■ **WORK INSTRUCTION**
Read through the listing and copy every line that contains the word "fractalNoise".

■ **TASK MATERIAL**

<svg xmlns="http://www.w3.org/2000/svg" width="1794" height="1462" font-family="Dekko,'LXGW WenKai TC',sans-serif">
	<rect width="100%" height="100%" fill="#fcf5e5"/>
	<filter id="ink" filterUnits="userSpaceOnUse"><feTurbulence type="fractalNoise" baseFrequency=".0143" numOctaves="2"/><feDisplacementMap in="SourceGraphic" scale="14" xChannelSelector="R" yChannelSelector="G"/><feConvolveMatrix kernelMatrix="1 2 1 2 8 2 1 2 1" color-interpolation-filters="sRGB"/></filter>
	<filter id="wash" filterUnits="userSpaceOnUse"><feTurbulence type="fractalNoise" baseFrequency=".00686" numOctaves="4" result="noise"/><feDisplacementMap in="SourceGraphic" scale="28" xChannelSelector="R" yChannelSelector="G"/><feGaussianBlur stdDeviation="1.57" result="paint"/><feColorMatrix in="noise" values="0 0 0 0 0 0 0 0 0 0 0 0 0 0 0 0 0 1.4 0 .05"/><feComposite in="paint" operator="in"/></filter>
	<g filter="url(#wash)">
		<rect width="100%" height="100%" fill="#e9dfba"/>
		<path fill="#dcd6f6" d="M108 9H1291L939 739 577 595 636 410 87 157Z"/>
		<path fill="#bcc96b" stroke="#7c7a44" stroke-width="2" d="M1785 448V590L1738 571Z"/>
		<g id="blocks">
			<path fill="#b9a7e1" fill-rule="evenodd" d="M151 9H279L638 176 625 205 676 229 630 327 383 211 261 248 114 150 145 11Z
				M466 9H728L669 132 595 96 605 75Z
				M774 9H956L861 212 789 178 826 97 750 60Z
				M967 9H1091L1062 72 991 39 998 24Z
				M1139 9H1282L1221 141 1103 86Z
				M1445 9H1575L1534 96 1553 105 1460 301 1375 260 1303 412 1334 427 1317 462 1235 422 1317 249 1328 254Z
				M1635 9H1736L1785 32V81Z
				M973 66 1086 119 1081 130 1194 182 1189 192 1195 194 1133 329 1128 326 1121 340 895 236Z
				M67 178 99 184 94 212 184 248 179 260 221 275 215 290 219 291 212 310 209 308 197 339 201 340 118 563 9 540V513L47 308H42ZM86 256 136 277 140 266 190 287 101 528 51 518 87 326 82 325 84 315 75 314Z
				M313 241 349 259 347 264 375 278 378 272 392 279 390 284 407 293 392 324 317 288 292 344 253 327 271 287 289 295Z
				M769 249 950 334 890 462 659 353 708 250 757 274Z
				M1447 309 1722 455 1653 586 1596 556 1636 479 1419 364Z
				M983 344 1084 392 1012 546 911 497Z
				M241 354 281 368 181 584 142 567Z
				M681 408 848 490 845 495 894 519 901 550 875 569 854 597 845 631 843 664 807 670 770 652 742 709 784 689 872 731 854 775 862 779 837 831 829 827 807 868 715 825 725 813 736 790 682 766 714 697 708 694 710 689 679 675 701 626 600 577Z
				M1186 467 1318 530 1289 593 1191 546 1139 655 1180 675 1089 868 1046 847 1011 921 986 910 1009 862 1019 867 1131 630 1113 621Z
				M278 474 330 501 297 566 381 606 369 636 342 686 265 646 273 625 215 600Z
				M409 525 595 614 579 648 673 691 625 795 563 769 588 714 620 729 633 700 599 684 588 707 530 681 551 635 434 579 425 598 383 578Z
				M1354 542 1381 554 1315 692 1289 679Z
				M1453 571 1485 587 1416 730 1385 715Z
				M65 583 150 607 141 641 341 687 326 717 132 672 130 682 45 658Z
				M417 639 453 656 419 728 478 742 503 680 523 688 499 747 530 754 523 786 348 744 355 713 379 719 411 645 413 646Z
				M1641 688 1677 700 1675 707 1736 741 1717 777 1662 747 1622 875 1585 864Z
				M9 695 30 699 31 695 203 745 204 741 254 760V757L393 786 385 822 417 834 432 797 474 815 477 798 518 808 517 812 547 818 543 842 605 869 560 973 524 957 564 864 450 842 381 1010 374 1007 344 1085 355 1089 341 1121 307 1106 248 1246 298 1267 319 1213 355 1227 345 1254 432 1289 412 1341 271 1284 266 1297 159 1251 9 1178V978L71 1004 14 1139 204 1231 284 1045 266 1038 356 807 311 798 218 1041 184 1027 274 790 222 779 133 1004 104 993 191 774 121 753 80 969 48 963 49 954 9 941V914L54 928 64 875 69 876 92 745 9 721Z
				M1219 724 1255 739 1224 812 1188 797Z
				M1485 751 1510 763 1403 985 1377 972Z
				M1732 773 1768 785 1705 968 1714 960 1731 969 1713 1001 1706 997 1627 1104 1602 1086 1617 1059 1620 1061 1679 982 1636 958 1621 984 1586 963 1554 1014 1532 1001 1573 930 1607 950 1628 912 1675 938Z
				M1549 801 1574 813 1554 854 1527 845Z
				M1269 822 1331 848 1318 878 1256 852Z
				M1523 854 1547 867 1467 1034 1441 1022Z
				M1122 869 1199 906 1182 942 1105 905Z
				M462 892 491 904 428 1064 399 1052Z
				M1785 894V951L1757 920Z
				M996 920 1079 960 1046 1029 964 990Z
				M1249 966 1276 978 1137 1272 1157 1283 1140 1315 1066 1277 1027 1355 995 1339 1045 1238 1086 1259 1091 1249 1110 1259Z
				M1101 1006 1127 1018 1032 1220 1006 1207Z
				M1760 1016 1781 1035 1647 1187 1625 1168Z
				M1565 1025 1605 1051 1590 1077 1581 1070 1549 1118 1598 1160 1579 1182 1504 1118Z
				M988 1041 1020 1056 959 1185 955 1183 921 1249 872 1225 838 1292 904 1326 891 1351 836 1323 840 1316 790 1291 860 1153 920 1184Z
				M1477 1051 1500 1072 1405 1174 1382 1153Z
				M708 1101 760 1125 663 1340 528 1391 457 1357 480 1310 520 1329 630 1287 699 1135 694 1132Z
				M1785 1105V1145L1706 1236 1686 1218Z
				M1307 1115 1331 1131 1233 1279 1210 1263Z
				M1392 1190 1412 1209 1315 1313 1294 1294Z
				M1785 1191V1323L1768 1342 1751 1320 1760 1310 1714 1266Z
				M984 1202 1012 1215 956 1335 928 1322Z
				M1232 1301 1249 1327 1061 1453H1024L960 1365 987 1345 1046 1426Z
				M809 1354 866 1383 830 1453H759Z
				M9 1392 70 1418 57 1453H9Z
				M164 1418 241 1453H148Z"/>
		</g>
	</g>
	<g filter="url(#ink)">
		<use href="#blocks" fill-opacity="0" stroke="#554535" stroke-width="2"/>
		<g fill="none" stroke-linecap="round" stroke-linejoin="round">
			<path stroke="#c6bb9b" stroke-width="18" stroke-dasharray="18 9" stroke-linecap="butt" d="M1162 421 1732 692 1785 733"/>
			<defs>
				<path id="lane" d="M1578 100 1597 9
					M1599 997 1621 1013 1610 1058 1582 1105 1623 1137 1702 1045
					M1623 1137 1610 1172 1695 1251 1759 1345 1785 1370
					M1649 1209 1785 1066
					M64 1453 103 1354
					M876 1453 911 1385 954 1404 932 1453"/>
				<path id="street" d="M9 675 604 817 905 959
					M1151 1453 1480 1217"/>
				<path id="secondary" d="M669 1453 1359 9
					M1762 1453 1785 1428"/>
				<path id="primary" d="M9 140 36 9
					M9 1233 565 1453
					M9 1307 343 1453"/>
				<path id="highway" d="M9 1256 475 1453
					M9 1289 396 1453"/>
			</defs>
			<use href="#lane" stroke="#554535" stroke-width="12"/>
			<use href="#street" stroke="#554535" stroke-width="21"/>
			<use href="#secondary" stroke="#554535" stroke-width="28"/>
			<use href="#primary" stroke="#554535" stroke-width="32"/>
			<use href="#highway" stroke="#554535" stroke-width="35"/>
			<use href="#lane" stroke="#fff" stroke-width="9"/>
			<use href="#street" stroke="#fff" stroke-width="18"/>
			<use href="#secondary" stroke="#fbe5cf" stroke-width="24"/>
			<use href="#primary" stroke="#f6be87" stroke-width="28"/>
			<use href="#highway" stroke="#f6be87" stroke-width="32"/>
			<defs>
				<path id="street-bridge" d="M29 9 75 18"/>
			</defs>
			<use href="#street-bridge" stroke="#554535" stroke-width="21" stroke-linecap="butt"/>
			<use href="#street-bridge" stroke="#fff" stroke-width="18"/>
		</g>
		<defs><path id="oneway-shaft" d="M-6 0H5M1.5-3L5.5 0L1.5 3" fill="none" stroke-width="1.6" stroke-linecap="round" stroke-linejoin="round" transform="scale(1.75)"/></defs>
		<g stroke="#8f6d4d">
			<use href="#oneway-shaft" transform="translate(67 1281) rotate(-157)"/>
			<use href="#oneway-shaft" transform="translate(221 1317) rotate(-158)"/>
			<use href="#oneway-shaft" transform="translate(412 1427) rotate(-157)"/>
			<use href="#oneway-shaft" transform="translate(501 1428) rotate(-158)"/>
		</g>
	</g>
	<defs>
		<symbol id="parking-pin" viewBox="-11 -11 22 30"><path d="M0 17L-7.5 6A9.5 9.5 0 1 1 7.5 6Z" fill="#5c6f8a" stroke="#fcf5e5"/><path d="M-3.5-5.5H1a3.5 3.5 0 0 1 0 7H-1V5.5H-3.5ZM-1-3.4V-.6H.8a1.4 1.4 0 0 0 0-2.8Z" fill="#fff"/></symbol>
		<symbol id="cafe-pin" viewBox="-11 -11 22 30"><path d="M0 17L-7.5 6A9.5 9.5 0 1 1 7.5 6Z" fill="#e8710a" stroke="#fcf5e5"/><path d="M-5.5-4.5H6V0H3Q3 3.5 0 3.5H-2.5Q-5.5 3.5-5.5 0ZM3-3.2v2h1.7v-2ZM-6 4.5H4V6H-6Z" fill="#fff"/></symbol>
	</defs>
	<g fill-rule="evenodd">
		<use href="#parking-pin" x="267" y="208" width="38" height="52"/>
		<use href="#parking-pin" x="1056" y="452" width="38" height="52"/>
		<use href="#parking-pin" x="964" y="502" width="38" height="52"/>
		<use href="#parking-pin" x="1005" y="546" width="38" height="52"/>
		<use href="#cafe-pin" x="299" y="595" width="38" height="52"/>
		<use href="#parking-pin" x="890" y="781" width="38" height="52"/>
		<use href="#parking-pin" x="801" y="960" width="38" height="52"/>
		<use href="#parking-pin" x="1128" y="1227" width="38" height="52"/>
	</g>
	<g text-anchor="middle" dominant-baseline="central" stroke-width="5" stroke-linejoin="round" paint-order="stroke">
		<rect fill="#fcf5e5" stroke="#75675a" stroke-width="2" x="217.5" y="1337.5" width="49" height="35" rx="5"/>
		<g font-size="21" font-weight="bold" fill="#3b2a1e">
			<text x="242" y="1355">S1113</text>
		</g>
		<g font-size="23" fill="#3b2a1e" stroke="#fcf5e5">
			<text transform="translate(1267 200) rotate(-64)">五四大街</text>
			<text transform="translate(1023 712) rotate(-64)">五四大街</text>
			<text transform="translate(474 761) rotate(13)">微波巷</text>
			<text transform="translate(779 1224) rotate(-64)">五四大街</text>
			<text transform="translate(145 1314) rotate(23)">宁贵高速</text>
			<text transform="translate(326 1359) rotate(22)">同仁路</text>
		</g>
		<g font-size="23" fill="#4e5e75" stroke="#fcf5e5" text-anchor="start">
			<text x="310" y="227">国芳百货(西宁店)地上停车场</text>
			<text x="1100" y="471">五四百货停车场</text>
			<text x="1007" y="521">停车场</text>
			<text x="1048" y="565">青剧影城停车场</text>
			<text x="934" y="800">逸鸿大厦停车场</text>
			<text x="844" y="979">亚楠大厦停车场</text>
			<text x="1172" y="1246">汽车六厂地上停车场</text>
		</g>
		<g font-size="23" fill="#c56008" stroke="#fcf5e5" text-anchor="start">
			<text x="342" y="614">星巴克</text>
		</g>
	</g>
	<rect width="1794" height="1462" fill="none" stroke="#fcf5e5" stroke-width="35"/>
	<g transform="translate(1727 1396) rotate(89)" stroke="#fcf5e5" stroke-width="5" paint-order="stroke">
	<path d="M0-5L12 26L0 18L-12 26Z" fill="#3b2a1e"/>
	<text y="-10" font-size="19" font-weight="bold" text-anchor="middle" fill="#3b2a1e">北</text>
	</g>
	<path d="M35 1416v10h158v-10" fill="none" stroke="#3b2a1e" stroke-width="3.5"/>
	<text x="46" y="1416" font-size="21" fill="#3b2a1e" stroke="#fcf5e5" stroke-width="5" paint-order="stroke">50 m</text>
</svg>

■ **RESPONSE BELOW**
	<filter id="ink" filterUnits="userSpaceOnUse"><feTurbulence type="fractalNoise" baseFrequency=".0143" numOctaves="2"/><feDisplacementMap in="SourceGraphic" scale="14" xChannelSelector="R" yChannelSelector="G"/><feConvolveMatrix kernelMatrix="1 2 1 2 8 2 1 2 1" color-interpolation-filters="sRGB"/></filter>
	<filter id="wash" filterUnits="userSpaceOnUse"><feTurbulence type="fractalNoise" baseFrequency=".00686" numOctaves="4" result="noise"/><feDisplacementMap in="SourceGraphic" scale="28" xChannelSelector="R" yChannelSelector="G"/><feGaussianBlur stdDeviation="1.57" result="paint"/><feColorMatrix in="noise" values="0 0 0 0 0 0 0 0 0 0 0 0 0 0 0 0 0 1.4 0 .05"/><feComposite in="paint" operator="in"/></filter>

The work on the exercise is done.